● Task list
[a] According to the GA Fun Show thread, why does the first poster apologize for some of the pictures?
[b] Answer these questions from the GA Fun Show thread, one per line:
(i) Which dog did not place in its classes?
(ii) In the reply dated Mar 10, 2006, what stopped the writer from going?
(iii) What does Bully_love ask?

● Passage to read
━━━━━━━━━━━━━━━━━━━━━━━━━━━━━━
# Pics from our trip to the GA Fun Show



## smith family kennels (Jan 10, 2009)

First off lowriders and mud don't mix. We got stuck!


















ok now the fun stuff and some pictures will suck Can't have the best photographers when you say hey will you work my camera lol. then it started getting darker and the lighting sucks. So sorry.

Tai in Hang Time

















































Tai Conformation and Best Conditioned

















































Houdini weight pull

























Diamond Conformation

















Chester Conformation

























Bango Weight pull He also was in conformation but Nate was running his mouth and not the camera









































Everyone placed in their classes on all events except Houdini He said screw the dirt.


----------



## OldFortKennels (Mar 10, 2006)

Looks like you guys had a good time. I was all set to go until my truck went down,,,,but now I have a new truck!!


----------



## Bully_love (Aug 11, 2008)

Where can i find shows and stuff for ga?
I would love to go there to see it 
looks like yall had fun lol


----------



## smith family kennels (Jan 10, 2009)
━━━━━━━━━━━━━━━━━━━━━━━━━━━━━━
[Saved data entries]
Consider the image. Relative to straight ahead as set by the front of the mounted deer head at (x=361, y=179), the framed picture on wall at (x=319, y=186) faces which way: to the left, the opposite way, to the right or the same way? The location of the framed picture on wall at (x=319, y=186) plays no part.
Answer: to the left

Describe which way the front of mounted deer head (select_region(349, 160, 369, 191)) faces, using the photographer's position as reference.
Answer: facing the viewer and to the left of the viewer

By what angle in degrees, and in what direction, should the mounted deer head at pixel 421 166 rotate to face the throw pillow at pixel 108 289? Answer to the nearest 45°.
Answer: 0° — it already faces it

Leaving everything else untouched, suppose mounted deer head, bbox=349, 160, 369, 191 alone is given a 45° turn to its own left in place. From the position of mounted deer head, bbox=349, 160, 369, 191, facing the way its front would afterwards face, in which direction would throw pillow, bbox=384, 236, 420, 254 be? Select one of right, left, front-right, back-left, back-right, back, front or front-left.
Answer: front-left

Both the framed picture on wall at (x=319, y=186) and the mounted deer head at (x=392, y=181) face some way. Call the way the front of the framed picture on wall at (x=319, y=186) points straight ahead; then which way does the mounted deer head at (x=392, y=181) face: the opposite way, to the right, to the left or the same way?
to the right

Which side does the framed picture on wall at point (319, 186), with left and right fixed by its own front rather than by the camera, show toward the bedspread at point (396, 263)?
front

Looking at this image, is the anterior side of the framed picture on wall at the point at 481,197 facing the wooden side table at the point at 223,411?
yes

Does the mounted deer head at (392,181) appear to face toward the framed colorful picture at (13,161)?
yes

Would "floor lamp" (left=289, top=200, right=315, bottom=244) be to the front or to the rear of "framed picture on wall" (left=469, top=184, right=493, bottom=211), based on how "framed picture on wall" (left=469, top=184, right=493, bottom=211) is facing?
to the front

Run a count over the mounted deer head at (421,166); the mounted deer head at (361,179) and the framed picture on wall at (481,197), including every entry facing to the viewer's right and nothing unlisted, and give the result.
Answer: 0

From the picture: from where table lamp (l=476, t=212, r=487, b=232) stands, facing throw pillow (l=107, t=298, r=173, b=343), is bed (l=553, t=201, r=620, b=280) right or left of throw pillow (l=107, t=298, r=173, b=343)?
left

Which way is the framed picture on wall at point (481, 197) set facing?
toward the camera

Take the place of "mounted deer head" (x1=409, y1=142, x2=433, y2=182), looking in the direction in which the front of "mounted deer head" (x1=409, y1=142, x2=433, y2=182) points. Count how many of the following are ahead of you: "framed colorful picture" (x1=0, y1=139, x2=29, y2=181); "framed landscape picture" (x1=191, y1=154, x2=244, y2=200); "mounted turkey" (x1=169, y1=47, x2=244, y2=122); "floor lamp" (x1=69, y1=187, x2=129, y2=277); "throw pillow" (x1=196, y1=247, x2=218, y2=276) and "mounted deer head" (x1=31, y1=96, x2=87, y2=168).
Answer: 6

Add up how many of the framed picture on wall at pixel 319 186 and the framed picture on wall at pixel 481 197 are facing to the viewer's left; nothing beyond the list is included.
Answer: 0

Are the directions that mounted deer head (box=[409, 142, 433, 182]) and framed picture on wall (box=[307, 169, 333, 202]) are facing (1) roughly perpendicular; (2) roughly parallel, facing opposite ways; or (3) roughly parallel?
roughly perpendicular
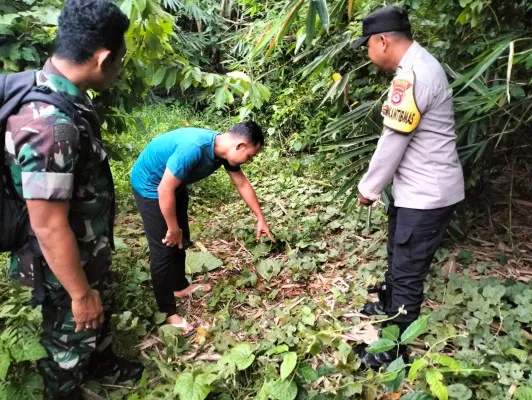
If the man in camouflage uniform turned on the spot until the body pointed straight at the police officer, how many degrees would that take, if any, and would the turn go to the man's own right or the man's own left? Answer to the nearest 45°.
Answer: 0° — they already face them

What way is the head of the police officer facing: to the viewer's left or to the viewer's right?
to the viewer's left

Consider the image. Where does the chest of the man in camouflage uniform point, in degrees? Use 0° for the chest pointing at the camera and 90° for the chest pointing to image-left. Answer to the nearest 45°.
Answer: approximately 270°

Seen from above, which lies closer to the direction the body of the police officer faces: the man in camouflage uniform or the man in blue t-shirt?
the man in blue t-shirt

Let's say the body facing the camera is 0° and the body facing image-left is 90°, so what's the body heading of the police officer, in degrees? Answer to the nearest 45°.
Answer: approximately 90°

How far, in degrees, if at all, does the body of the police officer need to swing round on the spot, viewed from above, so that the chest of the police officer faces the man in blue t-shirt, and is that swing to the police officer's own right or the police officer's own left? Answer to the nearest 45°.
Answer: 0° — they already face them

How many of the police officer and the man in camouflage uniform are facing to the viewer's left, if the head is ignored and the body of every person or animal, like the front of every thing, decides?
1

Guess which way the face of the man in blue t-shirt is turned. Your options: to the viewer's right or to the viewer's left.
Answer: to the viewer's right
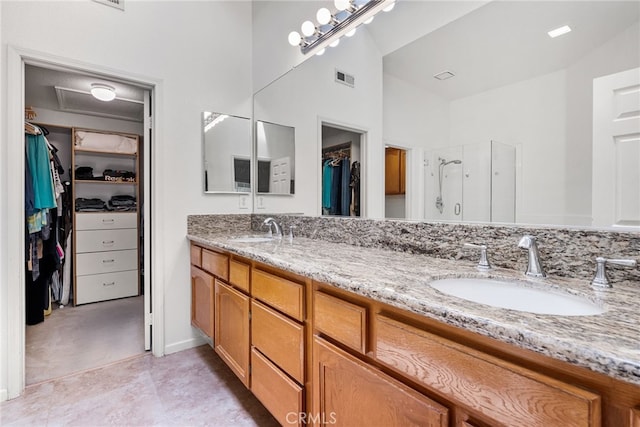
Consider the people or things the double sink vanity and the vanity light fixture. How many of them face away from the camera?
0

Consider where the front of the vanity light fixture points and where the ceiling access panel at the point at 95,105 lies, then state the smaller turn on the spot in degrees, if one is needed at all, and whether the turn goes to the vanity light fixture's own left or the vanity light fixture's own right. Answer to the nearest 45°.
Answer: approximately 90° to the vanity light fixture's own right

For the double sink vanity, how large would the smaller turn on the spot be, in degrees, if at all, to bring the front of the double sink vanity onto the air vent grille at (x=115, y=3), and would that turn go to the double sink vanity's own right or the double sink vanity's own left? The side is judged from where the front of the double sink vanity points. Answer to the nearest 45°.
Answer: approximately 45° to the double sink vanity's own right

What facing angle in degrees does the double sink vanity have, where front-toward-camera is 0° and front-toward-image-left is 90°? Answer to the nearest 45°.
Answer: approximately 45°

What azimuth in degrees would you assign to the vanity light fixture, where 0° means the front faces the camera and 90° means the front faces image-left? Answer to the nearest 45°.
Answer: approximately 45°

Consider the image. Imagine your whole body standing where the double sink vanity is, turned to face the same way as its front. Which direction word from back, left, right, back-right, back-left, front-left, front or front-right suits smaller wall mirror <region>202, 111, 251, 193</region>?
right

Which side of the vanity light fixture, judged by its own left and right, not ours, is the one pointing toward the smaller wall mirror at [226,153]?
right

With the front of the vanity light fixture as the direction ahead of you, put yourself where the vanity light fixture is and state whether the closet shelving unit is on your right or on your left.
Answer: on your right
━━━━━━━━━━━━━━━━━━━━━━━━━━━━━━
● Results of the tasks
[a] The pictures were taken by whoever the poster asked to work the camera, not by skilled photographers. It also started getting darker, so the lighting was poor.

[b]
(i) Houdini
(ii) The writer's truck went down.
(iii) Where to find shows in Georgia.